Adrim 50 mg Ingredients and Usage

The active ingredient is Doxorubicin Hydrochloride, an anthracycline cytotoxic agent. It is supplied as a sterile solution or lyophilized powder for reconstitution, intended for slow intravenous (IV) infusion.

Adrim is a broad-spectrum chemotherapeutic agent clinically indicated for the treatment of numerous cancers, including:

• Solid Tumors: Breast cancer, Ovarian cancer, Lung cancer, Stomach cancer, Head and Neck cancer, and Sarcomas.
• Hematologic Malignancies: Acute non-lymphocytic leukemia, Acute lymphoblastic leukemia, Hodgkin’s lymphoma, and Non-Hodgkin’s lymphoma.
• Pediatric Cancers: Wilms’ tumor and Neuroblastoma.

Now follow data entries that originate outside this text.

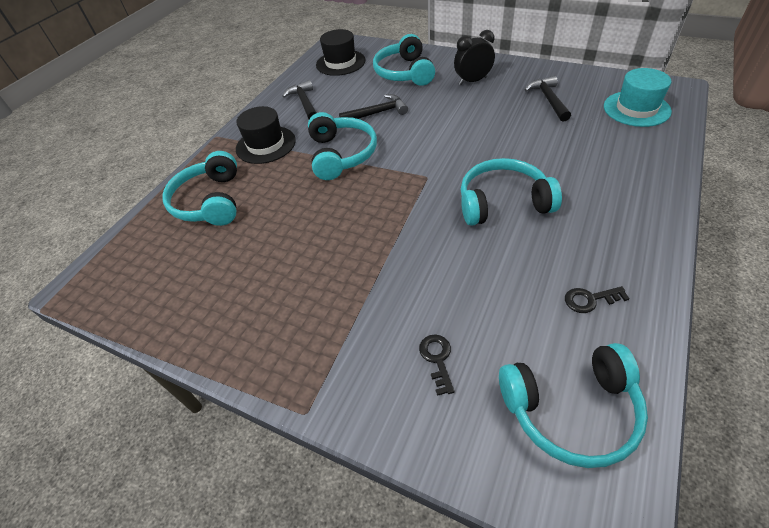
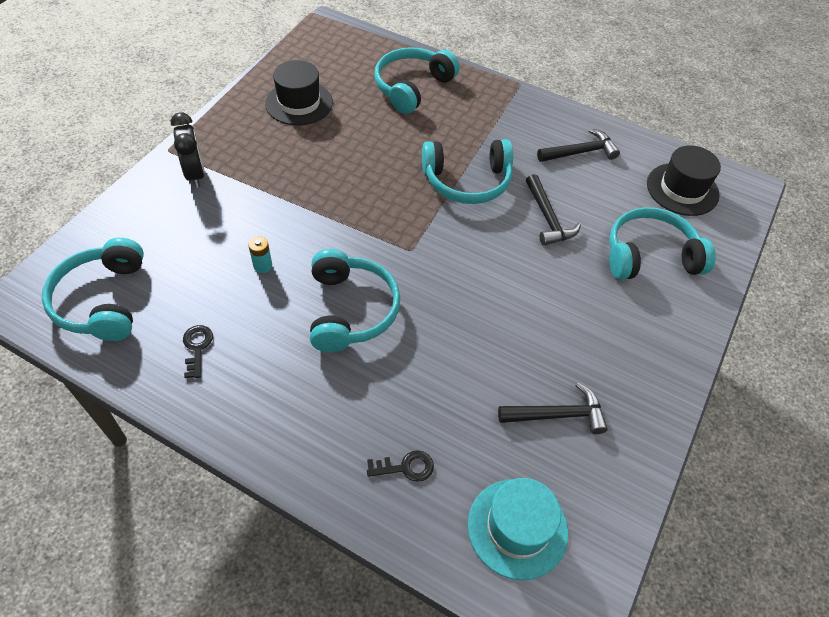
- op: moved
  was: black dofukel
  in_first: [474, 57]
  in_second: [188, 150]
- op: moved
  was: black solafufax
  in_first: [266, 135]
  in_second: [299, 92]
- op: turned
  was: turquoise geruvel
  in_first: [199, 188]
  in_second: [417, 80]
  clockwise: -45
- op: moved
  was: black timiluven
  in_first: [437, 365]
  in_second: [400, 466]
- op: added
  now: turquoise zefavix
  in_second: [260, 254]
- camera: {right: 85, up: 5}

How Does Adrim 50 mg Work?

Doxorubicin is a complex antineoplastic agent that destroys cancer cells through multiple mechanisms, primarily by damaging their genetic material (DNA):

1. DNA Intercalation: Doxorubicin inserts itself (intercalates) between the base pairs of the DNA helix. This disrupts the DNA structure and blocks the synthesis of both DNA and RNA.
2. Topoisomerase II Inhibition: It inhibits the enzyme Topoisomerase II, which is essential for unwinding and repairing DNA strands during replication and transcription. By preventing this action, it causes permanent, irreparable double-strand breaks in the DNA.
3. Free Radical Generation: Doxorubicin generates highly reactive oxygen free radicals in the cell. These harmful chemicals cause further damage to cell membranes and DNA, leading to apoptosis (programmed cell death) in the cancer cells.

Adrim 50 mg Side Effects and Warnings

Doxorubicin is a powerful and potentially toxic medicine. Patients receiving Adrim require close medical supervision and frequent monitoring of blood counts, liver function, and heart function. Common side effects are frequent:

• Myelosuppression: Decrease in white blood cells (Neutropenia), red blood cells (Anemia), and platelets (Thrombocytopenia), increasing the risk of life-threatening infection and bleeding.
• Alopecia (Hair Loss): Usually reversible upon cessation of treatment.
• Nausea, Vomiting, and Diarrhea.
• Stomatitis (Mouth sores/inflammation).

Black Box Warnings and Critical Precautions:

1. Cardiotoxicity (Heart Damage): Doxorubicin is known to cause dose-dependent irreversible cardiomyopathy (heart muscle damage) and congestive heart failure (CHF), often months to years after treatment. Lifetime cumulative doses are strictly limited, and baseline and periodic cardiac function assessments (e.g., MUGA scans/Echocardiograms) are mandatory.
2. Secondary Malignancies: There is an increased risk of developing secondary cancers, particularly acute myeloid leukemia (AML) and myelodysplastic syndrome (MDS).
3. Extravasation Risk: Doxorubicin is a vesicant. If the injection leaks out of the vein, it can cause severe pain, tissue necrosis (death), and sloughing. Administration must be carefully monitored.
4. Contraindications: Patients with severe myocardial insufficiency, recent myocardial infarction, severe persistent drug-induced myelosuppression, or severe liver disease should not receive Adrim.

Adrim 50 mg Storage Conditions

Adrim 50 mg Injection is a temperature-sensitive product that requires controlled storage:

• Store the unopened vial in a refrigerator at a temperature between 2°C and 8°C (36°F and 46°F).
• Do Not Freeze: Freezing can compromise the quality of the solution, especially for certain formulations.
• Protect from Light: The drug is sensitive to bright light. Keep the vials in the original carton to protect them until preparation.
• Handling: As a cytotoxic agent, it must be handled and disposed of according to strict safety guidelines to prevent accidental exposure.